Please reproduce the listing below exactly, leaving out every picture.

Data extract |
[Start of section]
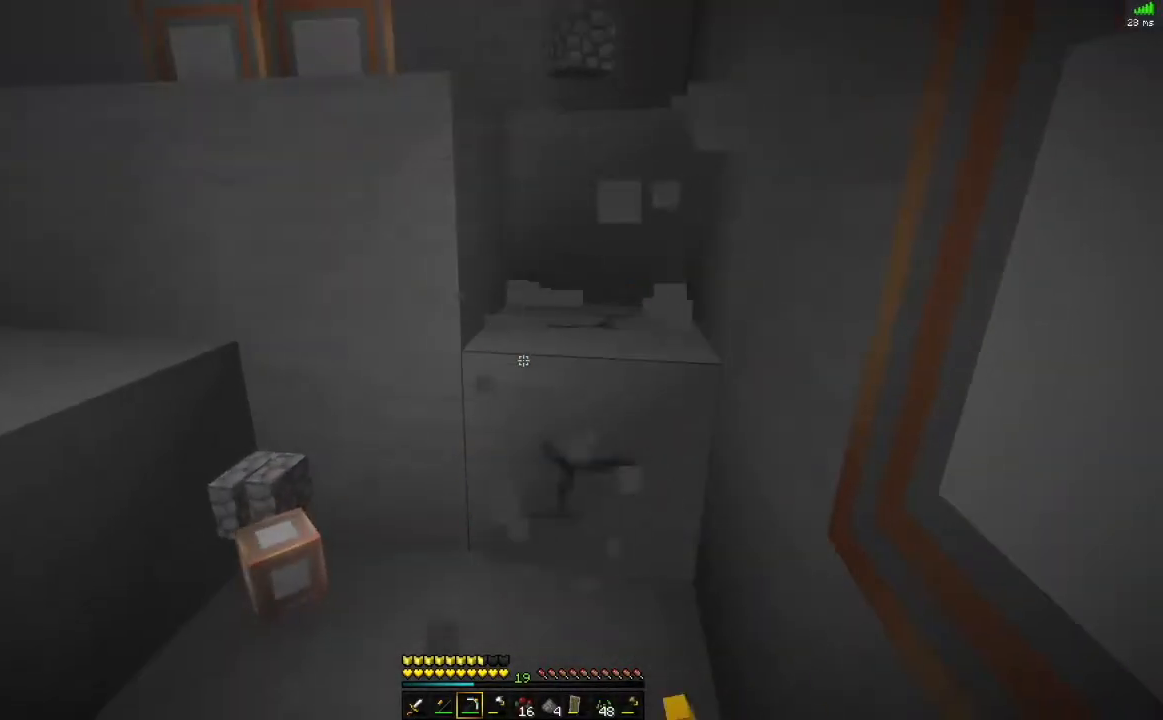
{"keys": [], "mouse": [], "events": [[217, "mouse_left", "up"]]}
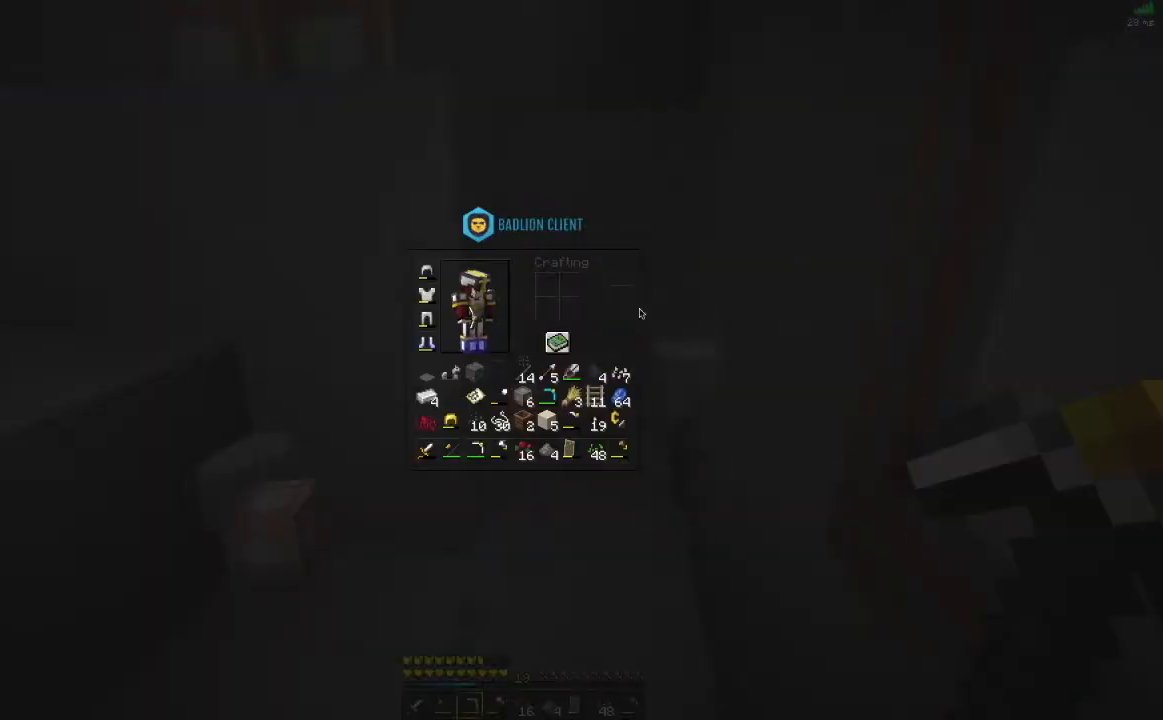
{"keys": [], "mouse": ["left"], "events": [[484, "mouse_left", "down"]]}
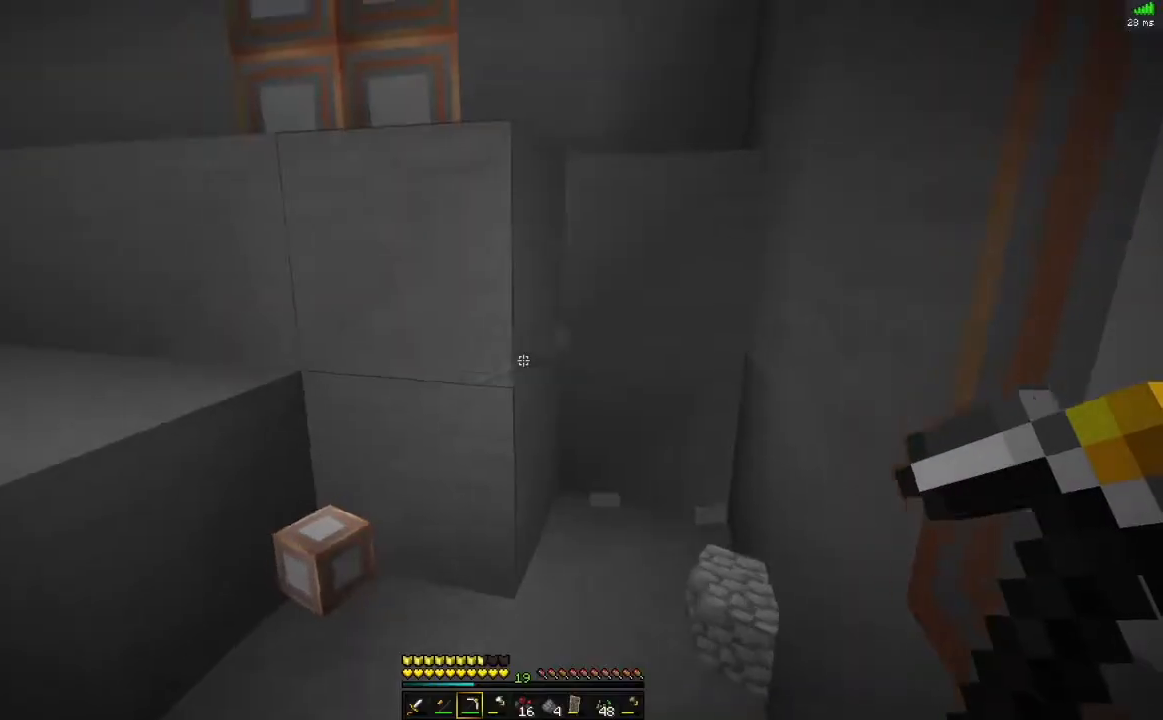
{"keys": [], "mouse": ["left"], "events": []}
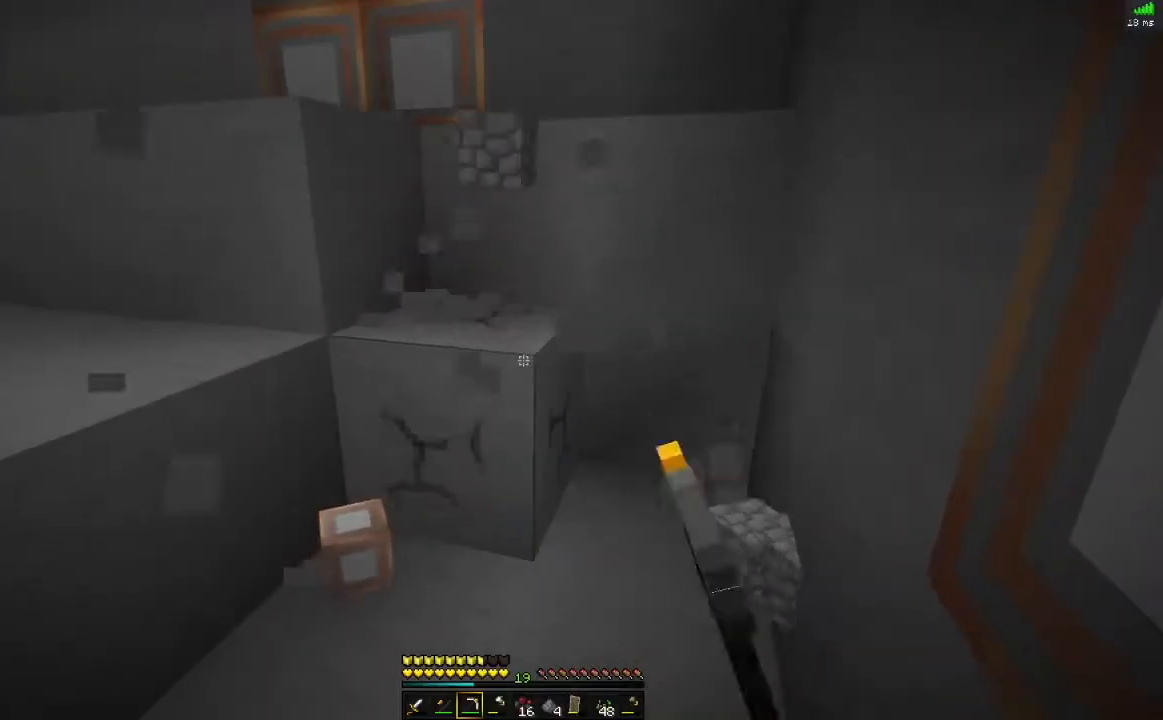
{"keys": [], "mouse": ["left"], "events": []}
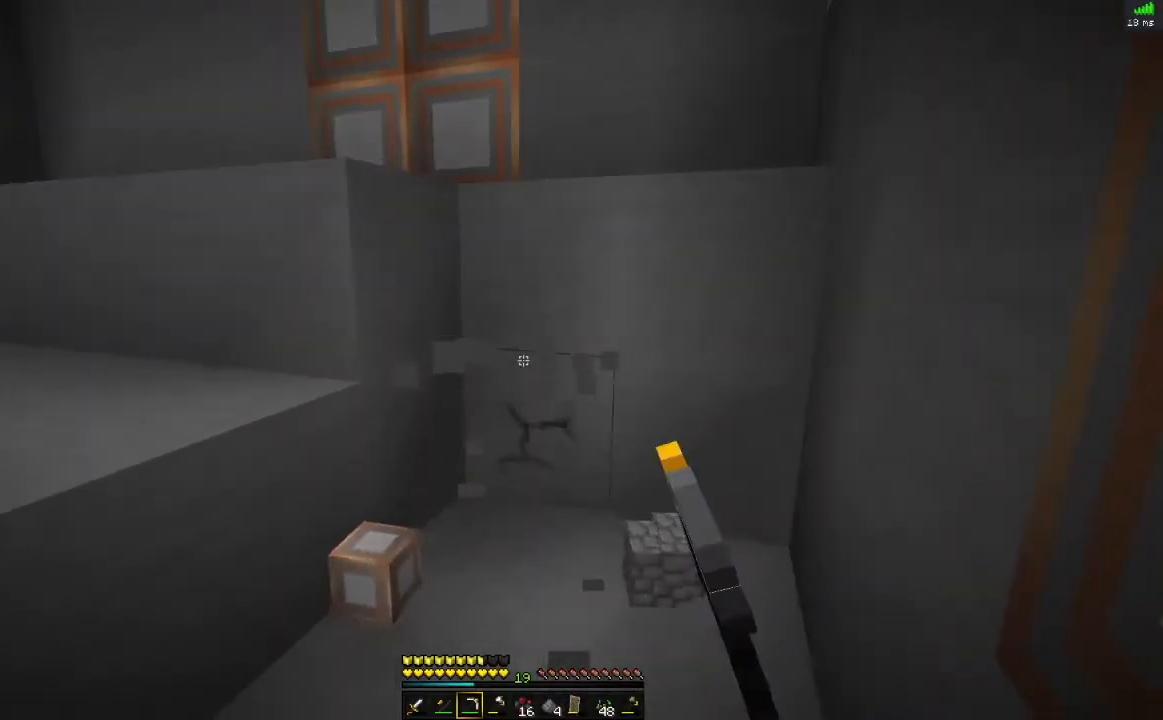
{"keys": [], "mouse": ["left"], "events": []}
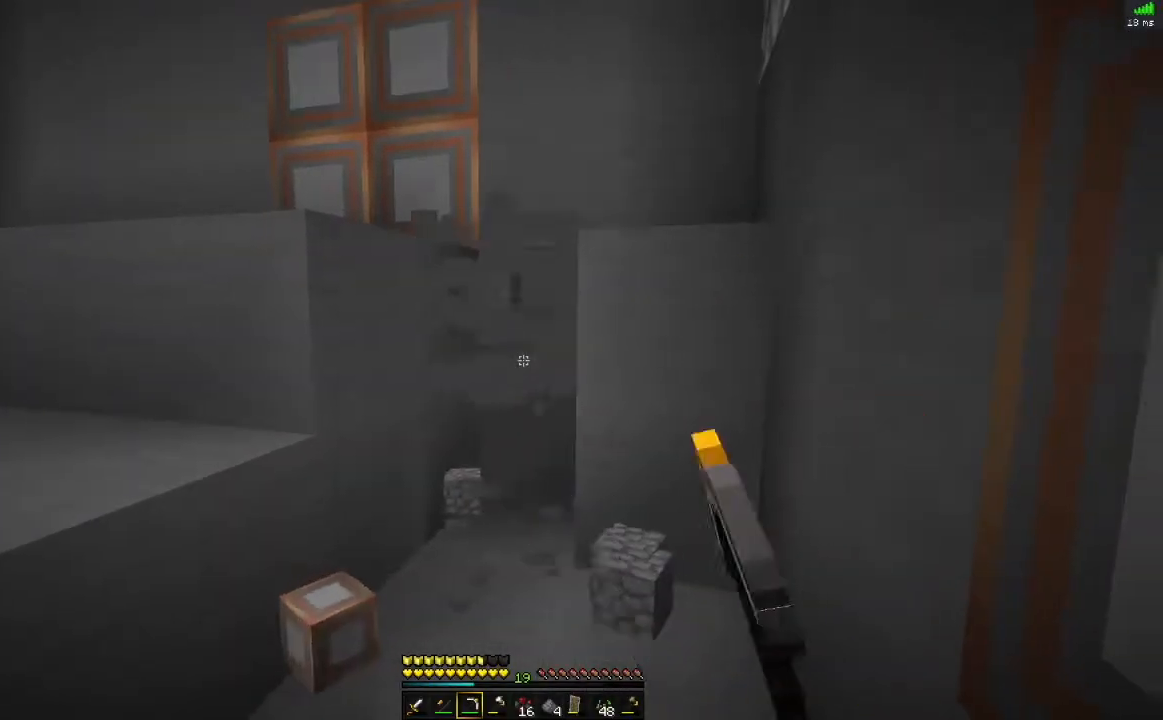
{"keys": ["w"], "mouse": ["left"], "events": [[17, "w", "down"], [183, "w", "up"], [384, "w", "down"]]}
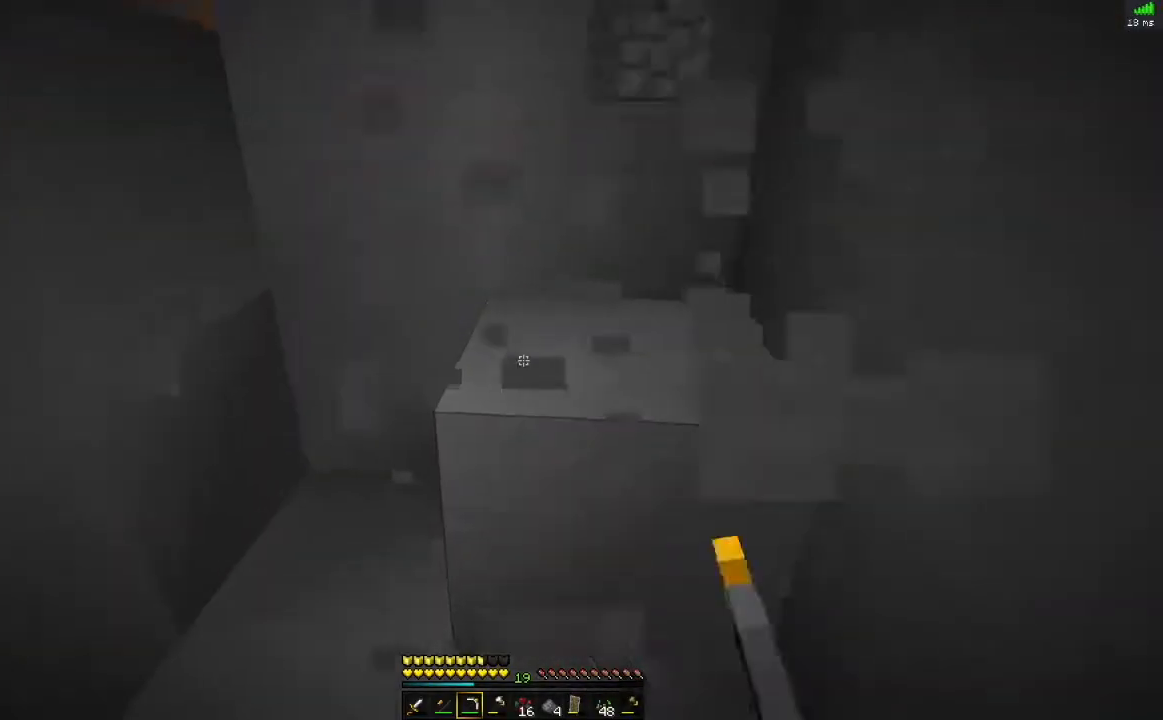
{"keys": ["d"], "mouse": ["left"], "events": [[34, "w", "up"], [184, "d", "down"]]}
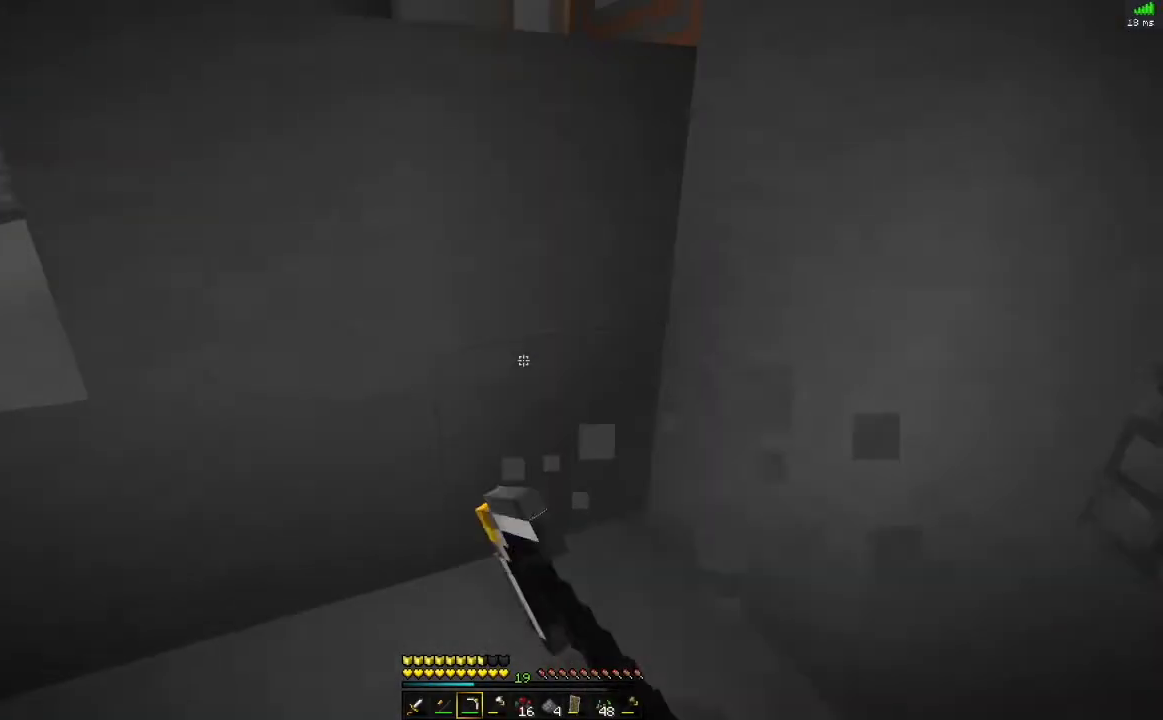
{"keys": [], "mouse": ["left"], "events": [[50, "d", "up"]]}
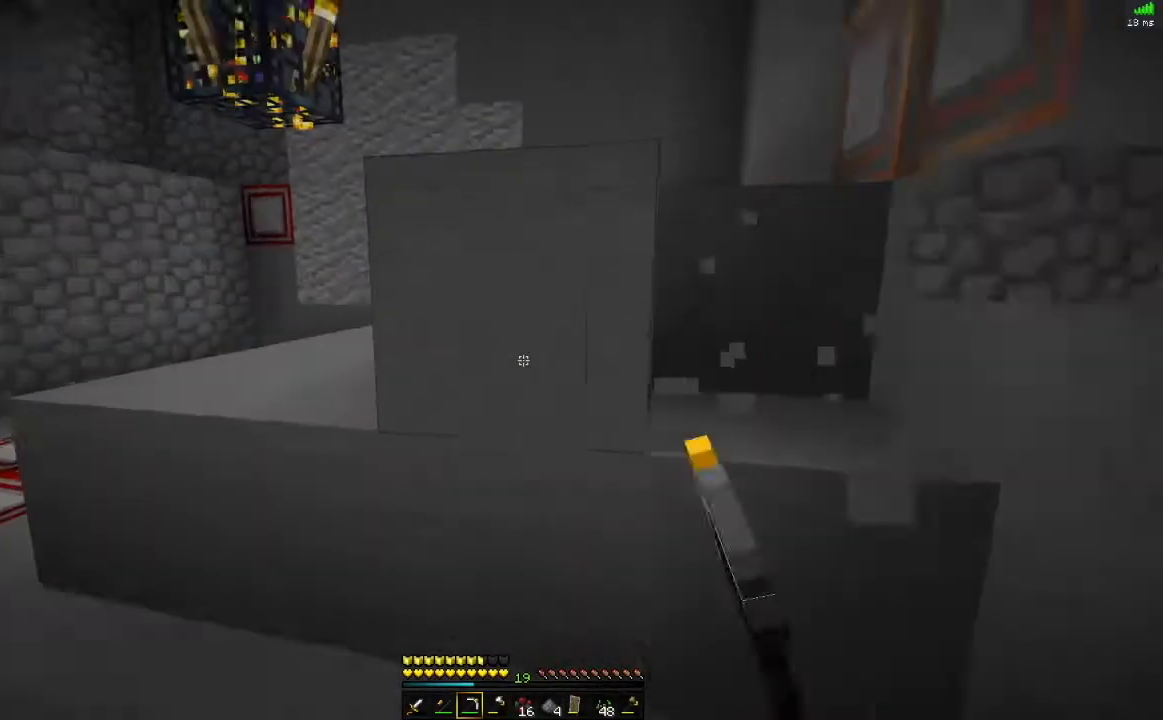
{"keys": [], "mouse": ["left"], "events": [[367, "w", "down"], [468, "w", "up"]]}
[End of section]
Exercise response |
{"keys": [], "mouse": [], "events": [[217, "mouse_left", "up"]]}
{"keys": [], "mouse": ["left"], "events": [[484, "mouse_left", "down"]]}
{"keys": [], "mouse": ["left"], "events": []}
{"keys": [], "mouse": ["left"], "events": []}
{"keys": [], "mouse": ["left"], "events": []}
{"keys": ["w"], "mouse": ["left"], "events": [[17, "w", "down"], [183, "w", "up"], [384, "w", "down"]]}
{"keys": ["d"], "mouse": ["left"], "events": [[34, "w", "up"], [184, "d", "down"]]}
{"keys": [], "mouse": ["left"], "events": [[50, "d", "up"]]}
{"keys": [], "mouse": ["left"], "events": [[367, "w", "down"], [468, "w", "up"]]}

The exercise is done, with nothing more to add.